EXERCISE — Starting at the first line and ending at the line containing "color correction: highlights a* 5.66, highlights", express these lines as a two-column CSV with the columns input and output. Give one row for each text and its answer, with each value in a single quoted field and line breaks replaced by spaces.

DATASET EXTRACT —

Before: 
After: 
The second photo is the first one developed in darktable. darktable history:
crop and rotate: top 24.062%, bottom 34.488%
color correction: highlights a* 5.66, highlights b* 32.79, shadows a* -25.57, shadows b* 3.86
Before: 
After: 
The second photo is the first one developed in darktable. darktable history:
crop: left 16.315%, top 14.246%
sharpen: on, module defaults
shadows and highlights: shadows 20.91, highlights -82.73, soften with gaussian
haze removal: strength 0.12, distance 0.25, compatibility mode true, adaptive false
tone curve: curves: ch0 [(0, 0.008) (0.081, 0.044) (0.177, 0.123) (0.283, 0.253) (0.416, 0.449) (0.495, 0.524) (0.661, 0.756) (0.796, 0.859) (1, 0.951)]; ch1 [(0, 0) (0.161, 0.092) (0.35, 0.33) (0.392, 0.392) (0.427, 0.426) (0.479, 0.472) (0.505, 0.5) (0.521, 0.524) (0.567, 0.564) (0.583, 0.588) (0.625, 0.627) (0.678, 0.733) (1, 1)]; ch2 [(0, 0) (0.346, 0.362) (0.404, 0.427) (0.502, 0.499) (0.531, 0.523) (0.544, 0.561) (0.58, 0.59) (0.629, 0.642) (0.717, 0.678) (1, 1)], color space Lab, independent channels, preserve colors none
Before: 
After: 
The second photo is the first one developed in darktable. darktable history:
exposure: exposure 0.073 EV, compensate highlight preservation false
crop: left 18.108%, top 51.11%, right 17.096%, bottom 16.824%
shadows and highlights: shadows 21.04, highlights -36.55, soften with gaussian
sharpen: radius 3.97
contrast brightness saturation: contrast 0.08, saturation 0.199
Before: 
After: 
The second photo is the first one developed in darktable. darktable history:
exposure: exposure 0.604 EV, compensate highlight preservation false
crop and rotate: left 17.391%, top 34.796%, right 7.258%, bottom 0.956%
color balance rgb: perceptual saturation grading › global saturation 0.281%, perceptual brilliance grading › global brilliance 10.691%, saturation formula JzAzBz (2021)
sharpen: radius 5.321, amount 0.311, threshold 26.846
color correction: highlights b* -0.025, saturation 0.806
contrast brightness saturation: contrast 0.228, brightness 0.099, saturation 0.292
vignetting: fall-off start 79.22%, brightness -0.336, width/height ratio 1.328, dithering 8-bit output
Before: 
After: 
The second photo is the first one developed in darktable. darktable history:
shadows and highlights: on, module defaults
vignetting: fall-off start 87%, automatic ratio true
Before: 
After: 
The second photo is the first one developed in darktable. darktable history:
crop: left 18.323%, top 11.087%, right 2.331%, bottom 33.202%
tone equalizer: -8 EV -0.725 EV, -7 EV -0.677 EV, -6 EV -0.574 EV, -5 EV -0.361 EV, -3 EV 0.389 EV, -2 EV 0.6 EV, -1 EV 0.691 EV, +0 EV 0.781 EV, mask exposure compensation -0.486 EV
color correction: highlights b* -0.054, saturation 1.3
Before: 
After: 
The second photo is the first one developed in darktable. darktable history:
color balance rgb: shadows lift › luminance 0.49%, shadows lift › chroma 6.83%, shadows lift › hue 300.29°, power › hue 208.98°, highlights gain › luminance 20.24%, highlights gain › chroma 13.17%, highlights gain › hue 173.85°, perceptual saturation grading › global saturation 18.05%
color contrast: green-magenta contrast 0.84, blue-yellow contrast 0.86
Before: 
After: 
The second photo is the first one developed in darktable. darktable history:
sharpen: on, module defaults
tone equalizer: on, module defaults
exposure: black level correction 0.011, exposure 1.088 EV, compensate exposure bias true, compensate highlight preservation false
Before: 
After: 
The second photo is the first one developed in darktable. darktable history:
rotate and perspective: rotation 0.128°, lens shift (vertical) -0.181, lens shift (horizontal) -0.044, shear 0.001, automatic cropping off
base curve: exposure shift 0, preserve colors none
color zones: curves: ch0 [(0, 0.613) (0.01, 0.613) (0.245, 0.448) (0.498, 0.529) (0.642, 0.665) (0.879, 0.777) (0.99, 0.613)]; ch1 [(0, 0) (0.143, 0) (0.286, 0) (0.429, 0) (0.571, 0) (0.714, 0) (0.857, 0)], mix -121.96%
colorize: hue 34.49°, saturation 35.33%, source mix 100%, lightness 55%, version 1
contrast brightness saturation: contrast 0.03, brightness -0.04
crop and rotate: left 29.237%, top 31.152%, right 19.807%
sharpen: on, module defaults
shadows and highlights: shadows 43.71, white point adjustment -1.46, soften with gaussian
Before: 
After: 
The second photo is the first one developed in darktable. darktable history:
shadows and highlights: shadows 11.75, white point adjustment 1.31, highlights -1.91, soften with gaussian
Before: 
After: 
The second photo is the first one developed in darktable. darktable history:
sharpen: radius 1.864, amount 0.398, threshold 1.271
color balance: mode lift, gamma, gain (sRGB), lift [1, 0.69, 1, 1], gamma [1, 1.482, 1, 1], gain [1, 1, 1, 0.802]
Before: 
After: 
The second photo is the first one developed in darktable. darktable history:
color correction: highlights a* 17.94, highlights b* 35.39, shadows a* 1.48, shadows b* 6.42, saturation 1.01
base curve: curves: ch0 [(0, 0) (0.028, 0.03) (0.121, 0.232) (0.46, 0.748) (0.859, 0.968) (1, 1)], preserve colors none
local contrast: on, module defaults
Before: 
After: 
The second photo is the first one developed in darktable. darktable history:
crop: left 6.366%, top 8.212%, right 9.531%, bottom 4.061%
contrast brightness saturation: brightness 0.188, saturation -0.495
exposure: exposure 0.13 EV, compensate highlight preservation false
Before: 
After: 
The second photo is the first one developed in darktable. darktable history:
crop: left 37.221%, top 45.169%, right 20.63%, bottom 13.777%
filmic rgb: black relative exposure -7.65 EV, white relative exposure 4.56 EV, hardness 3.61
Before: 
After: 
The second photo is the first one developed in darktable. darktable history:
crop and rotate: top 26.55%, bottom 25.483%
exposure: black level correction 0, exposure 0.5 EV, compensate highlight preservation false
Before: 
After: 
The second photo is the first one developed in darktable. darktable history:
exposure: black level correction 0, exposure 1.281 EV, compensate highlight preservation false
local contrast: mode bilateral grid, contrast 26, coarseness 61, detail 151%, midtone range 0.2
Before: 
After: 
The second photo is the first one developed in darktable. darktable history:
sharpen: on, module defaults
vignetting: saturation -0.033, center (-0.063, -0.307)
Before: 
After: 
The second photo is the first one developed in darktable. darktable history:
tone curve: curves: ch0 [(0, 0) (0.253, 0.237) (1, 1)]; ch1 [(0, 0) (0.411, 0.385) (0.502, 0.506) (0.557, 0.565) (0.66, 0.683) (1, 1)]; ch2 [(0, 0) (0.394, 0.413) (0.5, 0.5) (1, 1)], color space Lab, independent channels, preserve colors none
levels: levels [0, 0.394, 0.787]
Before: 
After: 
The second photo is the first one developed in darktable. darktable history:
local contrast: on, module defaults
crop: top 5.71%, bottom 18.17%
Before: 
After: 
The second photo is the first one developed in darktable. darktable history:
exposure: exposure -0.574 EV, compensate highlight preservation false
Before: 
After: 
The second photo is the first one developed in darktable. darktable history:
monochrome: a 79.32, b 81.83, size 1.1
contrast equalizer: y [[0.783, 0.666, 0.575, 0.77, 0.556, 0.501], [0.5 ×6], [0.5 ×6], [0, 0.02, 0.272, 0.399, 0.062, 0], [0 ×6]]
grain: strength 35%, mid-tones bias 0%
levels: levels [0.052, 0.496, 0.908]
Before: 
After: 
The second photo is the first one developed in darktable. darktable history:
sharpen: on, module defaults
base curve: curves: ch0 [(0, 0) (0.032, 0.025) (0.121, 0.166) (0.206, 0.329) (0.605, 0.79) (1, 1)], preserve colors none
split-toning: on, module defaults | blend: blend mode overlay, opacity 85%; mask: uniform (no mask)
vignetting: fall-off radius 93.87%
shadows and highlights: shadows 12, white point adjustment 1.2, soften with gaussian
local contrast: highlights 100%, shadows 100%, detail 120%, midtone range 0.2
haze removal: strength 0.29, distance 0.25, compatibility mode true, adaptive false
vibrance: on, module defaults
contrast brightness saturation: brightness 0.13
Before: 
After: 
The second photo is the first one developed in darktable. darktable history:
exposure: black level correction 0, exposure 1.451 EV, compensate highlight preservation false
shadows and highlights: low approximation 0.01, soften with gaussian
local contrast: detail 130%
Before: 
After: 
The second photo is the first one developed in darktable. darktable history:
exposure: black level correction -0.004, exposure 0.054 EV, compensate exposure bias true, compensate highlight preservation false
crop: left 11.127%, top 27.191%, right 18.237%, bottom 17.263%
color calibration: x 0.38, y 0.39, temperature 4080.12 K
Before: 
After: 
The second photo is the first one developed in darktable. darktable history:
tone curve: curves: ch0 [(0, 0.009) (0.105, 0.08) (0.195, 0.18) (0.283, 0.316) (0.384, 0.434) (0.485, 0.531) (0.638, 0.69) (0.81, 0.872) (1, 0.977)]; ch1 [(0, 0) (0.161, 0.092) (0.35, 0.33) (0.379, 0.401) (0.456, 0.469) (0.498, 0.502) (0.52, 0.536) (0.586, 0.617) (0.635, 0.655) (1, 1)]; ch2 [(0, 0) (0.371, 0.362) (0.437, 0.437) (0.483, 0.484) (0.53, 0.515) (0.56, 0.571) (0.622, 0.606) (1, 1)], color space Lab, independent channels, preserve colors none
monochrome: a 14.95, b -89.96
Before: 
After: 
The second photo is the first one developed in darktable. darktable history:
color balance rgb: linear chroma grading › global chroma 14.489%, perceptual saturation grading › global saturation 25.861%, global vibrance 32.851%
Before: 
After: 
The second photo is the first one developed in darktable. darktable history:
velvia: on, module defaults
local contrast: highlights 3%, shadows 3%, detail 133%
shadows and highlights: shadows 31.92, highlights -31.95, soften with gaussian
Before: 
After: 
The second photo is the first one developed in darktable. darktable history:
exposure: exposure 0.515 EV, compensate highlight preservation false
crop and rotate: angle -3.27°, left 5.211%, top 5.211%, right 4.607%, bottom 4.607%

ANSWER FOR THE TASK —
input,output
"Before: After: The second photo is the first one developed in darktable. darktable history:","crop and rotate: top 24.062%, bottom 34.488% color correction: highlights a* 5.66, highlights b* 32.79, shadows a* -25.57, shadows b* 3.86"